[[ Supplied data open ]]
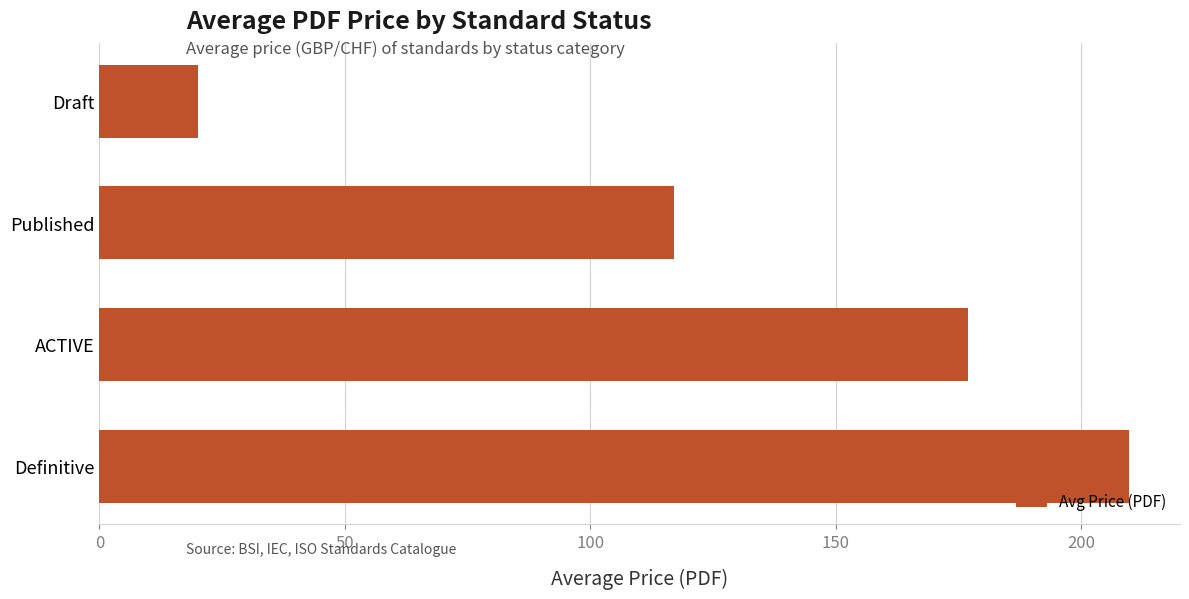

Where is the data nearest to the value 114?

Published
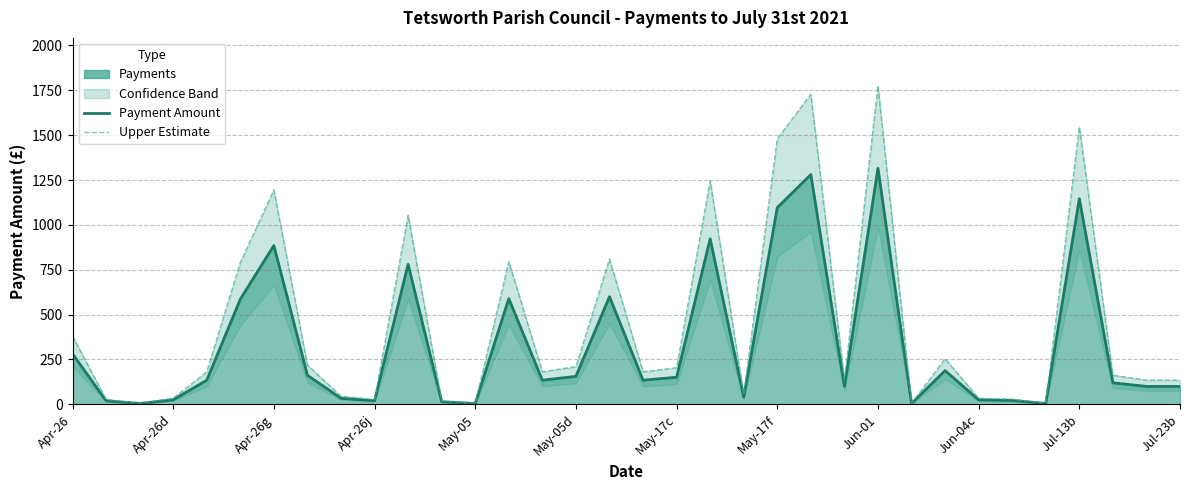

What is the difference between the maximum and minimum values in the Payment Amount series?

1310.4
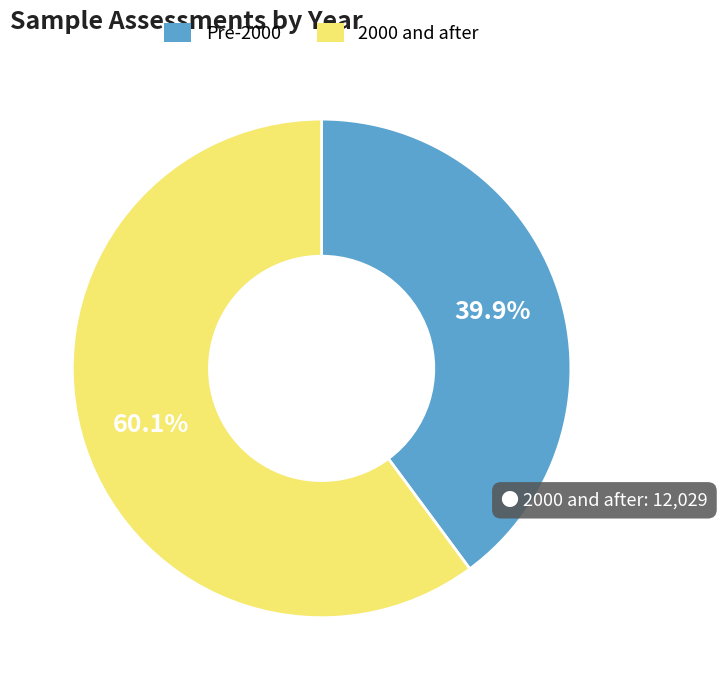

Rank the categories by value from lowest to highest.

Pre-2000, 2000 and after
[[ Supplied data closed ]]
Rewrite the listing above with every instance of "categories" changed to "groups" and everything else kept the same. Omit the pictures from your version.

Where is the data nearest to the value 114?

Published

What is the difference between the maximum and minimum values in the Payment Amount series?

1310.4

Rank the groups by value from lowest to highest.

Pre-2000, 2000 and after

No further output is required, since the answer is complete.